Sagasti gilt vielen politischen Beobachtern als eine gute Personalie in der aktuellen politischen Krise. Der Wirtschaftsingenieur ist Spezialist im Bereich Wissenschaft und Technik und hat für zahlreiche internationale Institutionen wie die Weltbank und mehrere peruanische Regierungen als Berater gearbeitet.

Fast eine Million Corona-Infizierte 

Nach der Absetzung von Präsident Vizcarra wegen Korruptionsvorwürfen hatten Tausende Peruaner tagelang gegen die Übergangsregierung von Manuel Merino demonstriert. Dieser trat daraufhin nach nur sechs Tagen  im Amt zurück. Die Polizei soll die weitgehend friedlichen  Demonstrationen laut lokalen Medienberichten gewaltsam niedergeschlagen haben, am Samstag starben zwei junge Männer an ihren Schussverletzungen. Die Vereinigten Nationen kündigten an, eine Mission zur Aufklärung der Vorfälle zu entsenden.

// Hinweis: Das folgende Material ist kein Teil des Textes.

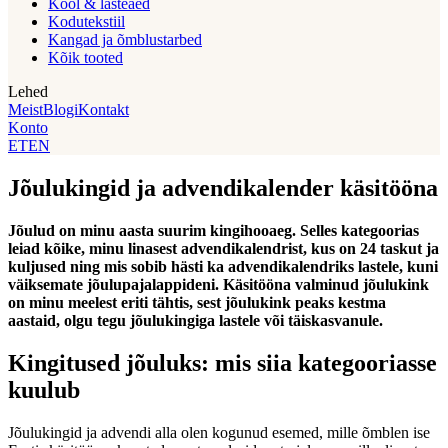
Kool & lasteaed
Kodutekstiil
Kangad ja õmblustarbed
Kõik tooted
Lehed
Meist
Blogi
Kontakt
Konto
ET
EN
Jõulukingid ja advendikalender käsitööna
Jõulud on minu aasta suurim kingihooaeg. Selles kategoorias
leiad kõike, minu linasest advendikalendrist, kus on 24 taskut ja
kuljused ning mis sobib hästi ka advendikalendriks lastele, kuni
väiksemate jõulupajalappideni. Käsitööna valminud jõulukink
on minu meelest eriti tähtis, sest jõulukink peaks kestma
aastaid, olgu tegu jõulukingiga lastele või täiskasvanule.
Kingitused jõuluks: mis siia kategooriasse
kuulub
Jõulukingid ja advendi alla olen kogunud esemed, mille õmblen ise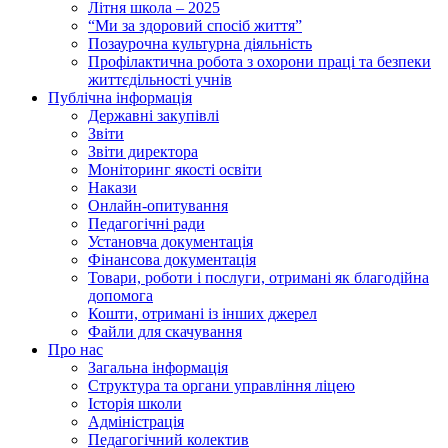
Літня школа – 2025
“Ми за здоровий спосіб життя”
Позаурочна культурна діяльність
Профілактична робота з охорони праці та безпеки
життєдільності учнів
Публічна інформація
Державні закупівлі
Звіти
Звіти директора
Моніторинг якості освіти
Накази
Онлайн-опитування
Педагогічні ради
Установча документація
Фінансова документація
Товари, роботи і послуги, отримані як благодійна
допомога
Кошти, отримані із інших джерел
Файли для скачування
Про нас
Загальна інформація
Структура та органи управління ліцею
Історія школи
Адміністрація
Педагогічний колектив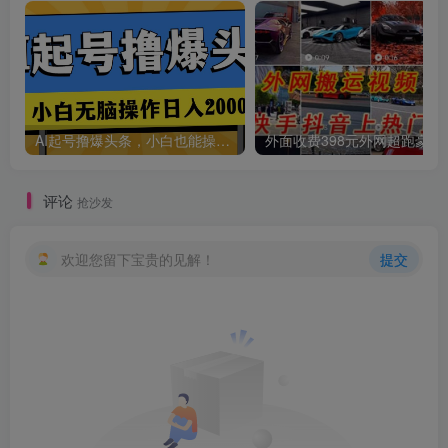
AI起号撸爆头条，小白也能操作，日入2000+
外面收费398元外网
评论
抢沙发
欢迎您留下宝贵的见解！
提交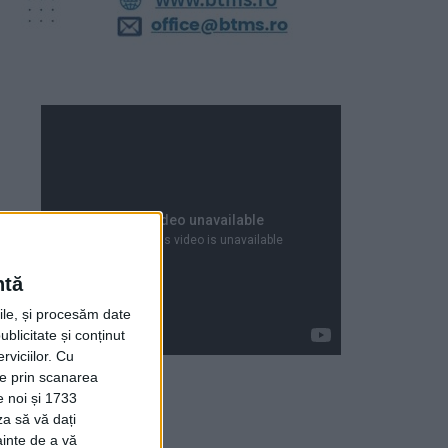
ntă
rile, și procesăm date
ublicitate și conținut
viciilor.
Cu
ție prin scanarea
e noi și 1733
za să vă dați
Articole recente
ainte de a vă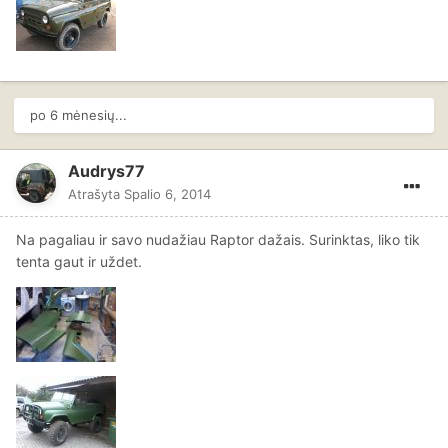
po 6 mėnesių...
Audrys77
Atrašyta
Spalio 6, 2014
Na pagaliau ir savo nudažiau Raptor dažais. Surinktas, liko tik
tenta gaut ir uždet.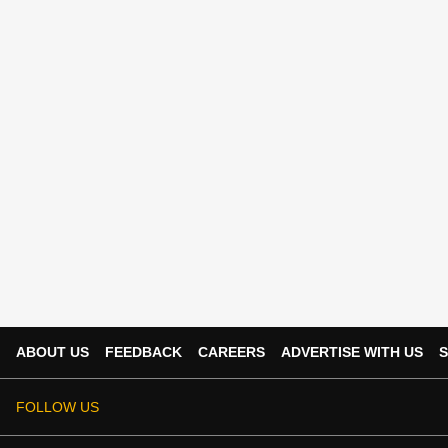
ABOUT US
FEEDBACK
CAREERS
ADVERTISE WITH US
S
FOLLOW US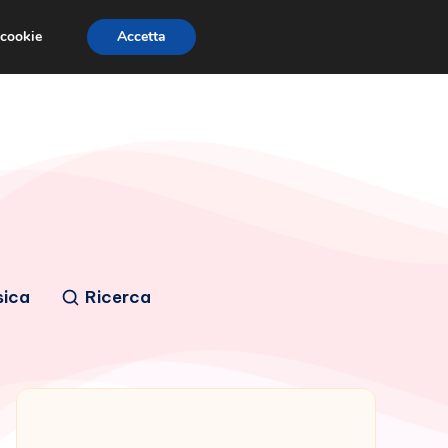
 cookie
Accetta
sica
Ricerca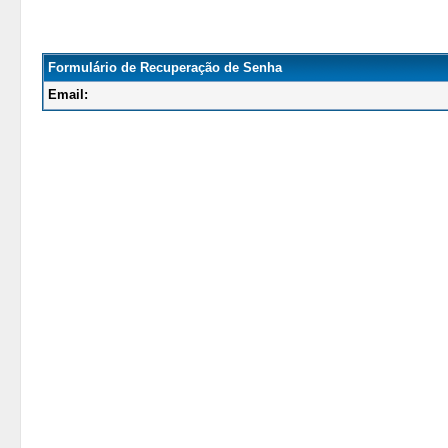
Formulário de Recuperação de Senha
Email: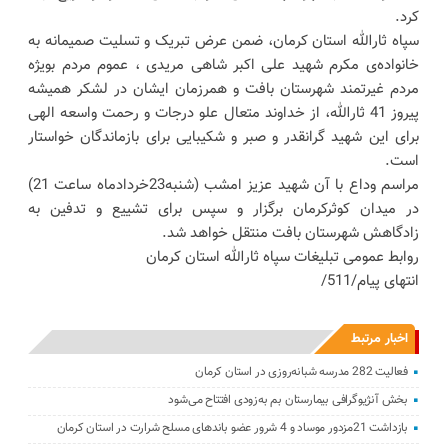
کرد.
سپاه ثارالله استان کرمان، ضمن عرض تبریک و تسلیت صمیمانه به
خانواده‌ی مکرم شهید علی اکبر شاهی مریدی ، عموم مردم بویژه
مردم غیرتمند شهرستان بافت و همرزمان ایشان در لشکر همیشه
پیروز 41 ثارالله، از خداوند متعال علو درجات و رحمت واسعه الهی
برای این شهید گرانقدر و صبر و شکیبایی برای بازماندگان خواستار
است.
مراسم وداع با آن شهید عزیز امشب (شنبه23خردادماه ساعت 21)
در میدان کوثرکرمان برگزار و سپس برای تشییع و تدفین به
زادگاهش شهرستان بافت منتقل خواهد شد.
روابط عمومی تبلیغات سپاه ثارالله استان کرمان
انتهای پیام/511/
اخبار مرتبط
فعالیت 282 مدرسه شبانه‌روزی در استان کرمان
بخش آنژیوگرافی بیمارستان بم به‌زودی افتتاح می‌شود
بازداشت 21مزدور موساد و 4 شرور عضو باندهای مسلح شرارت در استان کرمان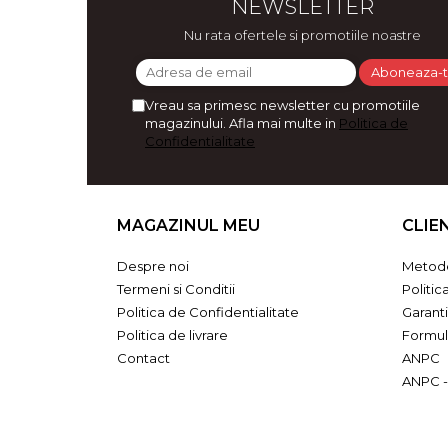
NEWSLETTER
Bijuterii
Nu rata ofertele si promotiile noastre
CERCEI ZAMAC
Ateliere - planse cu nisip colorat
Vreau sa primesc newsletter cu promotiile
magazinului. Afla mai multe in
Politica de
Confidentialitate
MAGAZINUL MEU
CLIE
Despre noi
Metode
Termeni si Conditii
Politic
Politica de Confidentialitate
Garant
Politica de livrare
Formul
Contact
ANPC
ANPC -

Peru steckt aufgrund der Corona-Pandemie in einer wirtschaftlichen und medizinischen Krise. Laut Gesundheitsministerium gibt es mehr als 938.000 Infizierte, die Zahl der Toten liegt bei über 35.000. Zudem hatte die Vizcarra-Regierung wegen der verstärkten Ausbreitung von Diphterie vor wenigen Wochen einen weiteren landesweiten epidemiologischen Alarm ausgerufen.